┌──

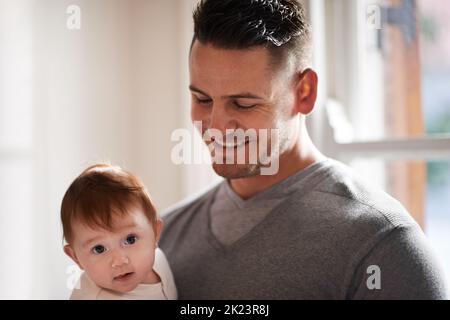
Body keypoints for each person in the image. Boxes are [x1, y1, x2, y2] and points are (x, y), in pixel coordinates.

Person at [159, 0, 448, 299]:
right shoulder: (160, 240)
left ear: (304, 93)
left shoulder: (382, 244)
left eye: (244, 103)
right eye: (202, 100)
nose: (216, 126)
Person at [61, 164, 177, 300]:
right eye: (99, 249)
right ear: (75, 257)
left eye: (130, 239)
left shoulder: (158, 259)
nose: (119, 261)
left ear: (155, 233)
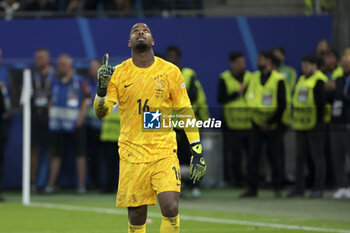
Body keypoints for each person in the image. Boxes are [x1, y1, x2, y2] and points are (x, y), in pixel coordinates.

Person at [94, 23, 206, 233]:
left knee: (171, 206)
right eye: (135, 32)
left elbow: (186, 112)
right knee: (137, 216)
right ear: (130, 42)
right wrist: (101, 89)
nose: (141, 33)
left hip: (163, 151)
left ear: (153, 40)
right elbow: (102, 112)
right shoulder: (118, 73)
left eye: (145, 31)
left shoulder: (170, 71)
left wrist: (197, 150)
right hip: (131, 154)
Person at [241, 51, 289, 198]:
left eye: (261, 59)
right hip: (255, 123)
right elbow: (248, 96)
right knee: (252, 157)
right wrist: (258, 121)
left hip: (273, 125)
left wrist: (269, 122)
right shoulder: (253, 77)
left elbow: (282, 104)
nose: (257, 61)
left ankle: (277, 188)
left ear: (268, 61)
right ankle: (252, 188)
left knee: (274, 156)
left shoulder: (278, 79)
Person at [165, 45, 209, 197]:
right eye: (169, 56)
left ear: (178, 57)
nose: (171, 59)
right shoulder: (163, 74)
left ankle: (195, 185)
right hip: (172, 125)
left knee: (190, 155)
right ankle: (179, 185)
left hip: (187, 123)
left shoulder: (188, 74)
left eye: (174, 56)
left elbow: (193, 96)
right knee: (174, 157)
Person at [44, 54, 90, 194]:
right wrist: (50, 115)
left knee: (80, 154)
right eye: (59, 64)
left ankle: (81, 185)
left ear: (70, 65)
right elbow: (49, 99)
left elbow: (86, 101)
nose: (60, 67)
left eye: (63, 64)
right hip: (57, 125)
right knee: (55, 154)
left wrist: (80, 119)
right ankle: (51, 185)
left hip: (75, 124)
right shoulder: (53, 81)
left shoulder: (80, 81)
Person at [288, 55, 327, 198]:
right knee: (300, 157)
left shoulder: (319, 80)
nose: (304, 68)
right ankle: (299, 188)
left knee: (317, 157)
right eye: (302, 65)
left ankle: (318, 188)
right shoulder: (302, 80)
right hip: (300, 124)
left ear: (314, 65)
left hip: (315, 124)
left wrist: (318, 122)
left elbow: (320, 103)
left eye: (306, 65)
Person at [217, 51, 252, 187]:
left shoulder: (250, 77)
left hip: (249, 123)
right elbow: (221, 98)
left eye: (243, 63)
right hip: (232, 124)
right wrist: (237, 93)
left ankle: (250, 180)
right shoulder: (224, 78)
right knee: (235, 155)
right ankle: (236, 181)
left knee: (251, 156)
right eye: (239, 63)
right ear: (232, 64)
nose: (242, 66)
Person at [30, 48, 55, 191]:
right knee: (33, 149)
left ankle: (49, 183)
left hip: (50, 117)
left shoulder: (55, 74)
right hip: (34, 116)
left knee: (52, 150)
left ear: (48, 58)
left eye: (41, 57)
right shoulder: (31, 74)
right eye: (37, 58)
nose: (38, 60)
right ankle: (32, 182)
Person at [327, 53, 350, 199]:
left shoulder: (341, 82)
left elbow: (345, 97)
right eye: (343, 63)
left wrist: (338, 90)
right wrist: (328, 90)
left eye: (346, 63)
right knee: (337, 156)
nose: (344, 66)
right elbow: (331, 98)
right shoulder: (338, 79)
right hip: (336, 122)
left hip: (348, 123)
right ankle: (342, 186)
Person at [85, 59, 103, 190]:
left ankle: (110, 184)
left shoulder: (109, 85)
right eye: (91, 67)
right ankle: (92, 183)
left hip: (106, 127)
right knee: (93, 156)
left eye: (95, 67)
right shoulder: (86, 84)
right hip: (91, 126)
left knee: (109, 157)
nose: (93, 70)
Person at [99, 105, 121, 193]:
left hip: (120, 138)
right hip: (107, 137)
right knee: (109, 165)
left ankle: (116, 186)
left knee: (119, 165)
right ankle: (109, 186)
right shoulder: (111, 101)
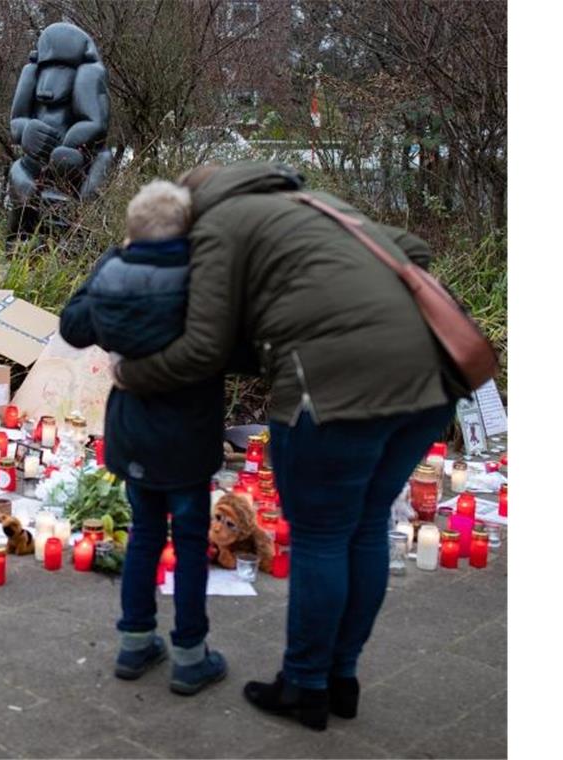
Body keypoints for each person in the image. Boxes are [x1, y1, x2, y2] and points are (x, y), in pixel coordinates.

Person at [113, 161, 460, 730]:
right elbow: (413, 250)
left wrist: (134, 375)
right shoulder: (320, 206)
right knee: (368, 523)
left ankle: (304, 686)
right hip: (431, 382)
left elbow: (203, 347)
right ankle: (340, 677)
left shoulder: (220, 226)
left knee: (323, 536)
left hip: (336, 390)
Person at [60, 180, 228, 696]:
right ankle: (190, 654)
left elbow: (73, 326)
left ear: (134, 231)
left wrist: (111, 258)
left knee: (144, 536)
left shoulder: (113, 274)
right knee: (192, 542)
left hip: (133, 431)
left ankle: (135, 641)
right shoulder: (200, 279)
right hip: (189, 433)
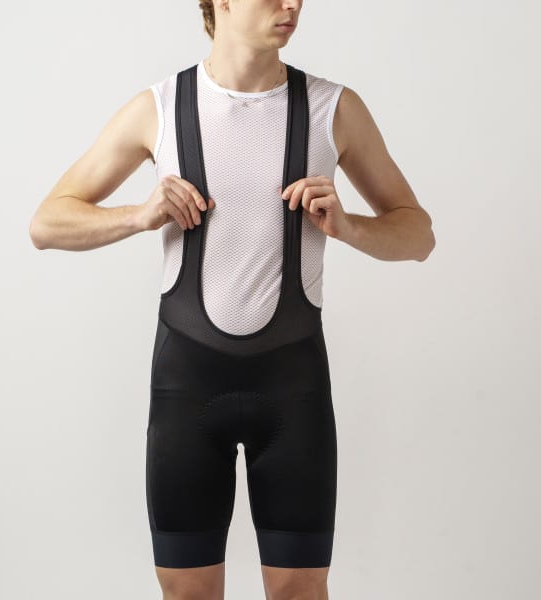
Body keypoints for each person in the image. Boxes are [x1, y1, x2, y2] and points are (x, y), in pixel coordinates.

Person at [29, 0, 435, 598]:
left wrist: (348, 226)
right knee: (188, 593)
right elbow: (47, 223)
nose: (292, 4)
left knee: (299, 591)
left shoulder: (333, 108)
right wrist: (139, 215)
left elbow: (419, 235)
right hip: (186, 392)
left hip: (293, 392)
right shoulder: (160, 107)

└──

__The task__. Could you reproduce every record above exactly, leaving out the pictures?

__Response area__.
Body keypoints for each person in the image. Boxes are [x1, y1, x2, y2] and points are (x, y), in pixel coordinates.

Person at [159, 0, 448, 299]:
right shoulder: (160, 240)
left ear: (304, 93)
left shoulder: (382, 244)
left eye: (244, 103)
right eye: (202, 100)
nose: (216, 126)
Person at [61, 164, 177, 300]:
right eye: (99, 249)
right ear: (75, 257)
left eye: (130, 239)
left shoulder: (158, 259)
nose: (119, 261)
left ear: (155, 233)
Body keypoints for each person in the image. Boxes are [x1, y1, x2, y2] and points are (x, y), in pixel coordinates.

Person at [94, 23, 206, 233]:
left knee: (171, 206)
right eye: (135, 32)
left elbow: (186, 112)
right knee: (137, 216)
right ear: (130, 42)
right wrist: (101, 89)
nose: (141, 33)
left hip: (163, 151)
left ear: (153, 40)
right elbow: (102, 112)
right shoulder: (118, 73)
left eye: (145, 31)
left shoulder: (170, 71)
left wrist: (197, 150)
right hip: (131, 154)
Person at [241, 51, 289, 198]:
left eye: (261, 59)
right hip: (255, 123)
right elbow: (248, 96)
right knee: (252, 157)
right wrist: (258, 121)
left hip: (273, 125)
left wrist: (269, 122)
right shoulder: (253, 77)
left elbow: (282, 104)
nose: (257, 61)
left ankle: (277, 188)
left ear: (268, 61)
right ankle: (252, 188)
left knee: (274, 156)
left shoulder: (278, 79)
Person at [165, 45, 209, 197]:
right eye: (169, 56)
left ear: (178, 57)
nose: (171, 59)
right shoulder: (163, 74)
left ankle: (195, 185)
right hip: (172, 125)
left knee: (190, 155)
right ankle: (179, 185)
left hip: (187, 123)
left shoulder: (188, 74)
left eye: (174, 56)
left elbow: (193, 96)
right knee: (174, 157)
Person at [44, 54, 90, 194]:
right wrist: (50, 115)
left knee: (80, 154)
right eye: (59, 64)
left ankle: (81, 185)
left ear: (70, 65)
right elbow: (49, 99)
left elbow: (86, 101)
nose: (60, 67)
left eye: (63, 64)
right hip: (57, 125)
right knee: (55, 154)
left wrist: (80, 119)
right ankle: (51, 185)
left hip: (75, 124)
right shoulder: (53, 81)
left shoulder: (80, 81)
Person at [288, 55, 327, 198]:
right knee: (300, 157)
left shoulder: (319, 80)
nose: (304, 68)
right ankle: (299, 188)
left knee: (317, 157)
right eye: (302, 65)
left ankle: (318, 188)
right shoulder: (302, 80)
right hip: (300, 124)
left ear: (314, 65)
left hip: (315, 124)
left wrist: (318, 122)
left elbow: (320, 103)
left eye: (306, 65)
Person at [217, 51, 252, 187]:
left shoulder: (250, 77)
left hip: (249, 123)
right elbow: (221, 98)
left eye: (243, 63)
right hip: (232, 124)
right wrist: (237, 93)
left ankle: (250, 180)
right shoulder: (224, 78)
right knee: (235, 155)
right ankle: (236, 181)
left knee: (251, 156)
right eye: (239, 63)
right ear: (232, 64)
nose: (242, 66)
Person at [30, 48, 55, 191]:
right knee: (33, 149)
left ankle: (49, 183)
left hip: (50, 117)
left shoulder: (55, 74)
right hip: (34, 116)
left knee: (52, 150)
left ear: (48, 58)
left eye: (41, 57)
right shoulder: (31, 74)
right eye: (37, 58)
nose: (38, 60)
right ankle: (32, 182)
Person at [327, 53, 350, 199]:
left shoulder: (341, 82)
left elbow: (345, 97)
right eye: (343, 63)
left wrist: (338, 90)
right wrist: (328, 90)
left eye: (346, 63)
right knee: (337, 156)
nose: (344, 66)
right elbow: (331, 98)
right shoulder: (338, 79)
right hip: (336, 122)
left hip: (348, 123)
right ankle: (342, 186)
Person at [85, 59, 103, 190]:
left ankle: (110, 184)
left shoulder: (109, 85)
right eye: (91, 67)
right ankle: (92, 183)
left hip: (106, 127)
right knee: (93, 156)
left eye: (95, 67)
right shoulder: (86, 84)
right hip: (91, 126)
left knee: (109, 157)
nose: (93, 70)
Person at [99, 105, 121, 193]:
left hip: (120, 138)
right hip: (107, 137)
right knee: (109, 165)
left ankle: (116, 186)
left knee: (119, 165)
right ankle: (109, 186)
right shoulder: (111, 101)
Body keypoints for each person in the image. Boxes are [x1, y1, x2, y2] and points are (x, y), in pixel coordinates.

Person at [113, 161, 460, 730]:
right elbow: (413, 250)
left wrist: (134, 375)
right shoulder: (320, 206)
right knee: (368, 523)
left ankle: (304, 686)
right hip: (431, 382)
left elbow: (203, 347)
right ankle: (340, 677)
left shoulder: (220, 226)
left knee: (323, 536)
left hip: (336, 390)
Person at [60, 180, 228, 696]:
right ankle: (190, 654)
left elbow: (73, 326)
left ear: (134, 231)
left wrist: (111, 258)
left knee: (144, 536)
left shoulder: (113, 274)
right knee: (192, 542)
left hip: (133, 431)
left ankle: (135, 641)
right shoulder: (200, 279)
right hip: (189, 433)
Body keypoints for each person in the image. Boxes are [x1, y1, x2, y2] and points are (x, y), in pixel coordinates.

Person at [29, 0, 435, 598]:
left wrist: (348, 226)
right knee: (188, 593)
right elbow: (47, 223)
nose: (292, 4)
left knee: (299, 591)
left shoulder: (333, 108)
right wrist: (139, 215)
left elbow: (419, 235)
right hip: (186, 392)
left hip: (293, 392)
right shoulder: (160, 107)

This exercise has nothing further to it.